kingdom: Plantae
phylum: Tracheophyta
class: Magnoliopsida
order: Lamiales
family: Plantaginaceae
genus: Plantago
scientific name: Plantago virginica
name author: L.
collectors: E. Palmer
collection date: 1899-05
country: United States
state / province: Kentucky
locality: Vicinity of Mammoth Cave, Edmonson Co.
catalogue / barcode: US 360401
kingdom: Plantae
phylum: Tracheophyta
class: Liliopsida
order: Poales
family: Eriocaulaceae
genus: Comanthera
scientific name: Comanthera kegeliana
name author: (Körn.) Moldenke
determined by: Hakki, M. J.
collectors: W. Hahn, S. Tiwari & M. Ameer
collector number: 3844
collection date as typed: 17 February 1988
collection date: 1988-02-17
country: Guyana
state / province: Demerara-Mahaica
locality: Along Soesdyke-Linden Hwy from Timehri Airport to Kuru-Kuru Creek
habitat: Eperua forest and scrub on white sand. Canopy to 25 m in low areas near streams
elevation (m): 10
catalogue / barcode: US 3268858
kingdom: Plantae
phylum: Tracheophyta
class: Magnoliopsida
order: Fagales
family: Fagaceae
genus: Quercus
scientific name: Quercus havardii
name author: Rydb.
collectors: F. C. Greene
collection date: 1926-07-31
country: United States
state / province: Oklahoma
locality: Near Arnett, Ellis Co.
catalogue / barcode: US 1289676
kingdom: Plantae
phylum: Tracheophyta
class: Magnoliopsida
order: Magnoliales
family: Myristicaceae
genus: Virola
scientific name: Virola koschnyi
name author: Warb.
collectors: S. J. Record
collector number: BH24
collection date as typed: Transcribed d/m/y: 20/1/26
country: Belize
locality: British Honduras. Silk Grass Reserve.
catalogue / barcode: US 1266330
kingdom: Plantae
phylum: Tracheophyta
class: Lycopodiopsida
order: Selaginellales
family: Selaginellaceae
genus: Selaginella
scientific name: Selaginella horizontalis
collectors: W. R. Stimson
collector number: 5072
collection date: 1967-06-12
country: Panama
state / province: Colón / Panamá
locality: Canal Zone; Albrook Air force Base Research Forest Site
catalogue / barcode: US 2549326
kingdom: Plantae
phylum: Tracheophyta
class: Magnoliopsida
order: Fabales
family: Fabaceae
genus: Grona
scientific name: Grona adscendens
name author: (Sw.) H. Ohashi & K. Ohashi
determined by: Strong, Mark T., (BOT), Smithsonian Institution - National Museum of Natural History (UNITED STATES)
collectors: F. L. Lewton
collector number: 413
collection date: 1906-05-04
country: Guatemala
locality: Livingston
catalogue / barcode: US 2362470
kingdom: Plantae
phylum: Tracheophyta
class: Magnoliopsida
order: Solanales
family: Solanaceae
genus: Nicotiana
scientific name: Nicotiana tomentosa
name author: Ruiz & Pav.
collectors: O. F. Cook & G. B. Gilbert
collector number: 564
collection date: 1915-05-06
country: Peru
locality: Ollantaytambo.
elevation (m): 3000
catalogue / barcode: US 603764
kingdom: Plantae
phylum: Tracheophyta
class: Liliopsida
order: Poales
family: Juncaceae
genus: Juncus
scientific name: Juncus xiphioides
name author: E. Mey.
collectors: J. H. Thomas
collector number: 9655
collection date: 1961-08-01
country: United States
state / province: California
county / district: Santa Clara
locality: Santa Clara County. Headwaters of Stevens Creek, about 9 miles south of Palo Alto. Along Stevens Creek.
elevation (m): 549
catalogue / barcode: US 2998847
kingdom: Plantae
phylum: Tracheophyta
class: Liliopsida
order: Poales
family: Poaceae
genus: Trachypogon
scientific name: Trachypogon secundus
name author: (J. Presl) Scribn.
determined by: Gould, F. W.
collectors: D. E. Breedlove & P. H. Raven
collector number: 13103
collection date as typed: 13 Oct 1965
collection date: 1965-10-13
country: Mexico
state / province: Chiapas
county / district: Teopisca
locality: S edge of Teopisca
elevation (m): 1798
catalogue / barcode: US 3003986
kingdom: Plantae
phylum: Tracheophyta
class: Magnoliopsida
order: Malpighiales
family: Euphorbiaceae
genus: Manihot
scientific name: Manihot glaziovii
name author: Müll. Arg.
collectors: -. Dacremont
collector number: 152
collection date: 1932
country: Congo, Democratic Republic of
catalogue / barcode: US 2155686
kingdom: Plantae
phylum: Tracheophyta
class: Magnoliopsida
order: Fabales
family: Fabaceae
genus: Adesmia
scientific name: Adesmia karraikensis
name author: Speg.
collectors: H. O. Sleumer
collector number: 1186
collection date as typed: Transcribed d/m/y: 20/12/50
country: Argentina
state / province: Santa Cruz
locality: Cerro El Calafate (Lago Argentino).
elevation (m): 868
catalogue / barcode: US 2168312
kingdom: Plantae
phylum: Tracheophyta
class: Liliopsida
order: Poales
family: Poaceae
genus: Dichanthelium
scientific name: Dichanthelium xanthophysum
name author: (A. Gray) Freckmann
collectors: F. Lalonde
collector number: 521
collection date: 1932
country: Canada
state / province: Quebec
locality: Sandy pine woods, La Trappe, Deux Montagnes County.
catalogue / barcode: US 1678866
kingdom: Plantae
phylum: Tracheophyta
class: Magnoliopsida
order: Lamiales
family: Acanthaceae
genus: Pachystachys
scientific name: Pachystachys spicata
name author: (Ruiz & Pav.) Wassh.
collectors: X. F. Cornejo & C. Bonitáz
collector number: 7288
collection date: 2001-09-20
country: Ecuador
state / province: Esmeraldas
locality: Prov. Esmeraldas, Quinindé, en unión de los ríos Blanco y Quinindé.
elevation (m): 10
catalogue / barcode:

• WHAT IS NEEDED
Set out all the lines above as a Markdown table with two columns, Row and Line. Number each row and skip any blank lines.

• TASK RESULT
| Row | Line |
|---|---|
| 1 | kingdom: Plantae |
| 2 | phylum: Tracheophyta |
| 3 | class: Magnoliopsida |
| 4 | order: Lamiales |
| 5 | family: Plantaginaceae |
| 6 | genus: Plantago |
| 7 | scientific name: Plantago virginica |
| 8 | name author: L. |
| 9 | collectors: E. Palmer |
| 10 | collection date: 1899-05 |
| 11 | country: United States |
| 12 | state / province: Kentucky |
| 13 | locality: Vicinity of Mammoth Cave, Edmonson Co. |
| 14 | catalogue / barcode: US 360401 |
| 15 | kingdom: Plantae |
| 16 | phylum: Tracheophyta |
| 17 | class: Liliopsida |
| 18 | order: Poales |
| 19 | family: Eriocaulaceae |
| 20 | genus: Comanthera |
| 21 | scientific name: Comanthera kegeliana |
| 22 | name author: (Körn.) Moldenke |
| 23 | determined by: Hakki, M. J. |
| 24 | collectors: W. Hahn, S. Tiwari & M. Ameer |
| 25 | collector number: 3844 |
| 26 | collection date as typed: 17 February 1988 |
| 27 | collection date: 1988-02-17 |
| 28 | country: Guyana |
| 29 | state / province: Demerara-Mahaica |
| 30 | locality: Along Soesdyke-Linden Hwy from Timehri Airport to Kuru-Kuru Creek |
| 31 | habitat: Eperua forest and scrub on white sand. Canopy to 25 m in low areas near streams |
| 32 | elevation (m): 10 |
| 33 | catalogue / barcode: US 3268858 |
| 34 | kingdom: Plantae |
| 35 | phylum: Tracheophyta |
| 36 | class: Magnoliopsida |
| 37 | order: Fagales |
| 38 | family: Fagaceae |
| 39 | genus: Quercus |
| 40 | scientific name: Quercus havardii |
| 41 | name author: Rydb. |
| 42 | collectors: F. C. Greene |
| 43 | collection date: 1926-07-31 |
| 44 | country: United States |
| 45 | state / province: Oklahoma |
| 46 | locality: Near Arnett, Ellis Co. |
| 47 | catalogue / barcode: US 1289676 |
| 48 | kingdom: Plantae |
| 49 | phylum: Tracheophyta |
| 50 | class: Magnoliopsida |
| 51 | order: Magnoliales |
| 52 | family: Myristicaceae |
| 53 | genus: Virola |
| 54 | scientific name: Virola koschnyi |
| 55 | name author: Warb. |
| 56 | collectors: S. J. Record |
| 57 | collector number: BH24 |
| 58 | collection date as typed: Transcribed d/m/y: 20/1/26 |
| 59 | country: Belize |
| 60 | locality: British Honduras. Silk Grass Reserve. |
| 61 | catalogue / barcode: US 1266330 |
| 62 | kingdom: Plantae |
| 63 | phylum: Tracheophyta |
| 64 | class: Lycopodiopsida |
| 65 | order: Selaginellales |
| 66 | family: Selaginellaceae |
| 67 | genus: Selaginella |
| 68 | scientific name: Selaginella horizontalis |
| 69 | collectors: W. R. Stimson |
| 70 | collector number: 5072 |
| 71 | collection date: 1967-06-12 |
| 72 | country: Panama |
| 73 | state / province: Colón / Panamá |
| 74 | locality: Canal Zone; Albrook Air force Base Research Forest Site |
| 75 | catalogue / barcode: US 2549326 |
| 76 | kingdom: Plantae |
| 77 | phylum: Tracheophyta |
| 78 | class: Magnoliopsida |
| 79 | order: Fabales |
| 80 | family: Fabaceae |
| 81 | genus: Grona |
| 82 | scientific name: Grona adscendens |
| 83 | name author: (Sw.) H. Ohashi & K. Ohashi |
| 84 | determined by: Strong, Mark T., (BOT), Smithsonian Institution - National Museum of Natural History (UNITED STATES) |
| 85 | collectors: F. L. Lewton |
| 86 | collector number: 413 |
| 87 | collection date: 1906-05-04 |
| 88 | country: Guatemala |
| 89 | locality: Livingston |
| 90 | catalogue / barcode: US 2362470 |
| 91 | kingdom: Plantae |
| 92 | phylum: Tracheophyta |
| 93 | class: Magnoliopsida |
| 94 | order: Solanales |
| 95 | family: Solanaceae |
| 96 | genus: Nicotiana |
| 97 | scientific name: Nicotiana tomentosa |
| 98 | name author: Ruiz & Pav. |
| 99 | collectors: O. F. Cook & G. B. Gilbert |
| 100 | collector number: 564 |
| 101 | collection date: 1915-05-06 |
| 102 | country: Peru |
| 103 | locality: Ollantaytambo. |
| 104 | elevation (m): 3000 |
| 105 | catalogue / barcode: US 603764 |
| 106 | kingdom: Plantae |
| 107 | phylum: Tracheophyta |
| 108 | class: Liliopsida |
| 109 | order: Poales |
| 110 | family: Juncaceae |
| 111 | genus: Juncus |
| 112 | scientific name: Juncus xiphioides |
| 113 | name author: E. Mey. |
| 114 | collectors: J. H. Thomas |
| 115 | collector number: 9655 |
| 116 | collection date: 1961-08-01 |
| 117 | country: United States |
| 118 | state / province: California |
| 119 | county / district: Santa Clara |
| 120 | locality: Santa Clara County. Headwaters of Stevens Creek, about 9 miles south of Palo Alto. Along Stevens Creek. |
| 121 | elevation (m): 549 |
| 122 | catalogue / barcode: US 2998847 |
| 123 | kingdom: Plantae |
| 124 | phylum: Tracheophyta |
| 125 | class: Liliopsida |
| 126 | order: Poales |
| 127 | family: Poaceae |
| 128 | genus: Trachypogon |
| 129 | scientific name: Trachypogon secundus |
| 130 | name author: (J. Presl) Scribn. |
| 131 | determined by: Gould, F. W. |
| 132 | collectors: D. E. Breedlove & P. H. Raven |
| 133 | collector number: 13103 |
| 134 | collection date as typed: 13 Oct 1965 |
| 135 | collection date: 1965-10-13 |
| 136 | country: Mexico |
| 137 | state / province: Chiapas |
| 138 | county / district: Teopisca |
| 139 | locality: S edge of Teopisca |
| 140 | elevation (m): 1798 |
| 141 | catalogue / barcode: US 3003986 |
| 142 | kingdom: Plantae |
| 143 | phylum: Tracheophyta |
| 144 | class: Magnoliopsida |
| 145 | order: Malpighiales |
| 146 | family: Euphorbiaceae |
| 147 | genus: Manihot |
| 148 | scientific name: Manihot glaziovii |
| 149 | name author: Müll. Arg. |
| 150 | collectors: -. Dacremont |
| 151 | collector number: 152 |
| 152 | collection date: 1932 |
| 153 | country: Congo, Democratic Republic of |
| 154 | catalogue / barcode: US 2155686 |
| 155 | kingdom: Plantae |
| 156 | phylum: Tracheophyta |
| 157 | class: Magnoliopsida |
| 158 | order: Fabales |
| 159 | family: Fabaceae |
| 160 | genus: Adesmia |
| 161 | scientific name: Adesmia karraikensis |
| 162 | name author: Speg. |
| 163 | collectors: H. O. Sleumer |
| 164 | collector number: 1186 |
| 165 | collection date as typed: Transcribed d/m/y: 20/12/50 |
| 166 | country: Argentina |
| 167 | state / province: Santa Cruz |
| 168 | locality: Cerro El Calafate (Lago Argentino). |
| 169 | elevation (m): 868 |
| 170 | catalogue / barcode: US 2168312 |
| 171 | kingdom: Plantae |
| 172 | phylum: Tracheophyta |
| 173 | class: Liliopsida |
| 174 | order: Poales |
| 175 | family: Poaceae |
| 176 | genus: Dichanthelium |
| 177 | scientific name: Dichanthelium xanthophysum |
| 178 | name author: (A. Gray) Freckmann |
| 179 | collectors: F. Lalonde |
| 180 | collector number: 521 |
| 181 | collection date: 1932 |
| 182 | country: Canada |
| 183 | state / province: Quebec |
| 184 | locality: Sandy pine woods, La Trappe, Deux Montagnes County. |
| 185 | catalogue / barcode: US 1678866 |
| 186 | kingdom: Plantae |
| 187 | phylum: Tracheophyta |
| 188 | class: Magnoliopsida |
| 189 | order: Lamiales |
| 190 | family: Acanthaceae |
| 191 | genus: Pachystachys |
| 192 | scientific name: Pachystachys spicata |
| 193 | name author: (Ruiz & Pav.) Wassh. |
| 194 | collectors: X. F. Cornejo & C. Bonitáz |
| 195 | collector number: 7288 |
| 196 | collection date: 2001-09-20 |
| 197 | country: Ecuador |
| 198 | state / province: Esmeraldas |
| 199 | locality: Prov. Esmeraldas, Quinindé, en unión de los ríos Blanco y Quinindé. |
| 200 | elevation (m): 10 |
| 201 | catalogue / barcode: |